Now things are calmer — perhaps because, if they want to, Republicans can just blame everything on Romney’s poor campaign skills. Really terrible skills! Maybe the worst presidential candidate in American history! Well, possibly not worse than Charles Cotesworth Pinckney, who got only 8 percent of the electoral vote against Thomas Jefferson. But Thomas Jefferson had the Louisiana Purchase. If Barack Obama had bought Manitoba, Republicans would have understood his winning.
And actually not quite as bad as John McCain, who got fewer electoral votes when he lost in 2008 than Romney just got. But at least McCain has gone on to provide service to the country in the Senate, such as his current attempts to warn the nation that we haven’t been told enough about what happened during the tragic attack on Benghazi.
McCain was so desperate to sound the alarm that he missed a classified briefing on Benghazi to hold a press conference complaining that he had not been given enough information. Which clearly he hadn’t. He knew nothing! Nothing whatsoever! And what was the administration going to do about that?
“It is essential for the Congress to conduct its own independent assessment,” said the senator, demanding that Congress form a special committee to look into Libya. This would be a double benefit, helping to inform all the members who missed their normal committee briefings while also addressing the continuing national crisis over the shortage of congressional committees.
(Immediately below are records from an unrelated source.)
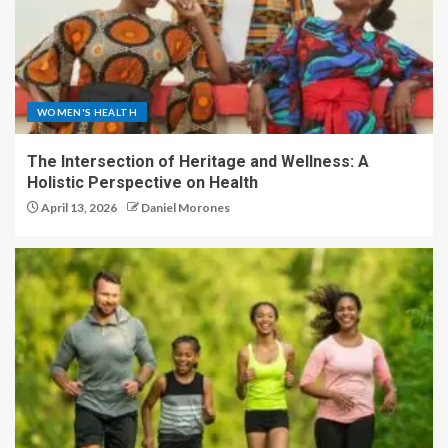
WOMEN'S HEALTH
The Intersection of Heritage and Wellness: A
Holistic Perspective on Health
April 13, 2026
Daniel Morones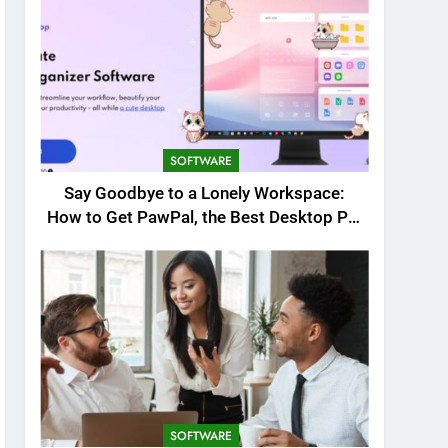
SOFTWARE
Say Goodbye to a Lonely Workspace:
How to Get PawPal, the Best Desktop Pet
for Windows
SOFTWARE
Afterward, McCain was his normal even-tempered self. (“Because I have the right as a senator to have no comment and who the hell are you to tell me if I can or not?”) But you did have to wonder. McCain. Then Romney. Now, all these guys from Florida and Paul Ryan, who when last heard from was blaming his ticket’s defeat on the “urban” vote.
Somewhere, there’s a right-wing Michael Dukakis waiting for the phone to ring.